(Records from a data collection)

------------------------------

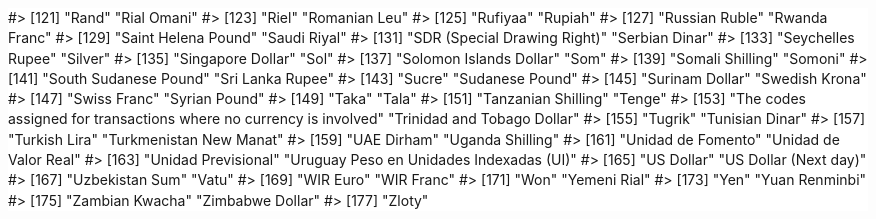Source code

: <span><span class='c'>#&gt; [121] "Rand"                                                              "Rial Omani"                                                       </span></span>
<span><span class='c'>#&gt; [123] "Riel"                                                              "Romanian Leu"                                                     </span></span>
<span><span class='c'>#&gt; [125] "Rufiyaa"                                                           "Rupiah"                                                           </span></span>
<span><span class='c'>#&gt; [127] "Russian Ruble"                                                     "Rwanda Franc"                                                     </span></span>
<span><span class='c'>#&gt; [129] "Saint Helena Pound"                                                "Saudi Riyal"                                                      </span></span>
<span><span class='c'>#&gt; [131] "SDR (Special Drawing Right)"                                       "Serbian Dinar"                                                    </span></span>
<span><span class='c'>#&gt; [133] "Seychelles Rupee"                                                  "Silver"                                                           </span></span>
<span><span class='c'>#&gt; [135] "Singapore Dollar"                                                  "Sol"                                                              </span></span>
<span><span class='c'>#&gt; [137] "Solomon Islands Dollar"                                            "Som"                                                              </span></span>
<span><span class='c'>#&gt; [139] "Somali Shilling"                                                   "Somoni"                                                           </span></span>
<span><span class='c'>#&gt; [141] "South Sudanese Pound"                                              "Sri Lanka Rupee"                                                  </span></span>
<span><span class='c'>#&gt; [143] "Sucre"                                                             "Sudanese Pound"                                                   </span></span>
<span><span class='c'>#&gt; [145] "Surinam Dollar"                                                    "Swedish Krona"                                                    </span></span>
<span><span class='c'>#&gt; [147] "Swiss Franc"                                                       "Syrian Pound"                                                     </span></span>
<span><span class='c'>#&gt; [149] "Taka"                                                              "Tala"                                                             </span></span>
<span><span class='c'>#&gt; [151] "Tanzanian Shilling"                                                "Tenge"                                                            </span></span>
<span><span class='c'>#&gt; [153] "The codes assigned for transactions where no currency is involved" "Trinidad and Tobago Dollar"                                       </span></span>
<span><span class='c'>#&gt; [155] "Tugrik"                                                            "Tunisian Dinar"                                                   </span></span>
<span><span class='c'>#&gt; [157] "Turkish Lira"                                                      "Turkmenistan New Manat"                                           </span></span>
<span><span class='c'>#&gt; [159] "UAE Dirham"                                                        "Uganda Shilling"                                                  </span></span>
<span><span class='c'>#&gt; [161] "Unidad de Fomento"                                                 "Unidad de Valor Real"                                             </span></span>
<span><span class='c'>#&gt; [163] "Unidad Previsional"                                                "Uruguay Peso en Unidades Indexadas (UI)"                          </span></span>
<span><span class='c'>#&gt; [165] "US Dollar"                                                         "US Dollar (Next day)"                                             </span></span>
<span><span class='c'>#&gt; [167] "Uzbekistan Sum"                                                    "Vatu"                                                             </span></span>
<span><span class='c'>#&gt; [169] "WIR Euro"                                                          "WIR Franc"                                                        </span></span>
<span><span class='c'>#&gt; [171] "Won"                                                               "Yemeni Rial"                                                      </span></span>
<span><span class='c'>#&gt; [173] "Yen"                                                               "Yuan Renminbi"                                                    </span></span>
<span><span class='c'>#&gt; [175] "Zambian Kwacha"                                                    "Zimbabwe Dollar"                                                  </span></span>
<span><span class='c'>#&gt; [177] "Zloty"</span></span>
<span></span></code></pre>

------------------------------

→ Your objective
Restate the entries above word for word, and keep the pictures out.

→ Reply to the task
Source code

: <span><span class='c'>#&gt; [121] "Rand"                                                              "Rial Omani"                                                       </span></span>
<span><span class='c'>#&gt; [123] "Riel"                                                              "Romanian Leu"                                                     </span></span>
<span><span class='c'>#&gt; [125] "Rufiyaa"                                                           "Rupiah"                                                           </span></span>
<span><span class='c'>#&gt; [127] "Russian Ruble"                                                     "Rwanda Franc"                                                     </span></span>
<span><span class='c'>#&gt; [129] "Saint Helena Pound"                                                "Saudi Riyal"                                                      </span></span>
<span><span class='c'>#&gt; [131] "SDR (Special Drawing Right)"                                       "Serbian Dinar"                                                    </span></span>
<span><span class='c'>#&gt; [133] "Seychelles Rupee"                                                  "Silver"                                                           </span></span>
<span><span class='c'>#&gt; [135] "Singapore Dollar"                                                  "Sol"                                                              </span></span>
<span><span class='c'>#&gt; [137] "Solomon Islands Dollar"                                            "Som"                                                              </span></span>
<span><span class='c'>#&gt; [139] "Somali Shilling"                                                   "Somoni"                                                           </span></span>
<span><span class='c'>#&gt; [141] "South Sudanese Pound"                                              "Sri Lanka Rupee"                                                  </span></span>
<span><span class='c'>#&gt; [143] "Sucre"                                                             "Sudanese Pound"                                                   </span></span>
<span><span class='c'>#&gt; [145] "Surinam Dollar"                                                    "Swedish Krona"                                                    </span></span>
<span><span class='c'>#&gt; [147] "Swiss Franc"                                                       "Syrian Pound"                                                     </span></span>
<span><span class='c'>#&gt; [149] "Taka"                                                              "Tala"                                                             </span></span>
<span><span class='c'>#&gt; [151] "Tanzanian Shilling"                                                "Tenge"                                                            </span></span>
<span><span class='c'>#&gt; [153] "The codes assigned for transactions where no currency is involved" "Trinidad and Tobago Dollar"                                       </span></span>
<span><span class='c'>#&gt; [155] "Tugrik"                                                            "Tunisian Dinar"                                                   </span></span>
<span><span class='c'>#&gt; [157] "Turkish Lira"                                                      "Turkmenistan New Manat"                                           </span></span>
<span><span class='c'>#&gt; [159] "UAE Dirham"                                                        "Uganda Shilling"                                                  </span></span>
<span><span class='c'>#&gt; [161] "Unidad de Fomento"                                                 "Unidad de Valor Real"                                             </span></span>
<span><span class='c'>#&gt; [163] "Unidad Previsional"                                                "Uruguay Peso en Unidades Indexadas (UI)"                          </span></span>
<span><span class='c'>#&gt; [165] "US Dollar"                                                         "US Dollar (Next day)"                                             </span></span>
<span><span class='c'>#&gt; [167] "Uzbekistan Sum"                                                    "Vatu"                                                             </span></span>
<span><span class='c'>#&gt; [169] "WIR Euro"                                                          "WIR Franc"                                                        </span></span>
<span><span class='c'>#&gt; [171] "Won"                                                               "Yemeni Rial"                                                      </span></span>
<span><span class='c'>#&gt; [173] "Yen"                                                               "Yuan Renminbi"                                                    </span></span>
<span><span class='c'>#&gt; [175] "Zambian Kwacha"                                                    "Zimbabwe Dollar"                                                  </span></span>
<span><span class='c'>#&gt; [177] "Zloty"</span></span>
<span></span></code></pre>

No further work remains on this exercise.